Rabu, 15 Juni 2011

PANDUAN MENULIS ARTIKEL UNTUK MEDIA MASSA CETAK DAN ELEKTRONIK



Oleh :  Cyrellus Panjaitan BSc


BERITA DAN MASALAH                                                                                                   

Ada ketentuan, berita merupakan suatu laporan peristiwa yang baru terjadi dan di susun menurut fakta kejadiannya. Disana tidak boleh ada opini atau ulasan, kecuali jika di tambah dengan fakta yang mengesankan makna dan implikasinya. Namun, ada yang membenarkan bahwa pers boleh menulis fakta dan opini, sejauh opini itu benar-benar merupakan hasil penyelidikan atau pengamatan langsung yang dapat dipertanggung-jawabkan. Masalah ini perlu diingatkan bagi pers di Indonesia, termasuk para penulis atau “wartawan freelance”.

Daftar Tugas ▸
1. Menurut panduan menulis artikel di atas, apa yang tidak boleh ada di dalam berita?
2. Tuliskan semua ciri berita menurut ketentuan yang disebut pada kalimat pertama dan kedua bagian "BERITA DAN MASALAH" dalam panduan menulis artikel di atas.

Bahan yang Disediakan ▸

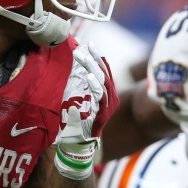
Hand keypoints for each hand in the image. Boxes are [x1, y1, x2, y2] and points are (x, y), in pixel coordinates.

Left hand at [54, 43, 117, 179]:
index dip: (98, 56)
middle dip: (95, 58)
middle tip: (86, 46)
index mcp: (107, 93)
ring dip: (94, 68)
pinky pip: (100, 98)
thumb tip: (77, 57)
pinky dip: (95, 86)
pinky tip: (90, 76)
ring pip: (104, 83)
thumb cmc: (77, 119)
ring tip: (85, 57)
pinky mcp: (102, 115)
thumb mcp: (76, 94)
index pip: (105, 70)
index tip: (90, 44)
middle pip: (105, 73)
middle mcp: (111, 98)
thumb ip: (79, 79)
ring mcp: (108, 107)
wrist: (77, 143)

Jawaban Tiap Tugas ▸
1. Opini atau ulasan, kecuali jika ditambah dengan fakta yang mengesankan makna dan implikasinya.

2.
- Merupakan suatu laporan peristiwa.
- Peristiwa yang dilaporkan baru terjadi.
- Disusun menurut fakta kejadiannya.
- Tidak boleh ada opini atau ulasan, kecuali jika ditambah dengan fakta yang mengesankan makna dan implikasinya.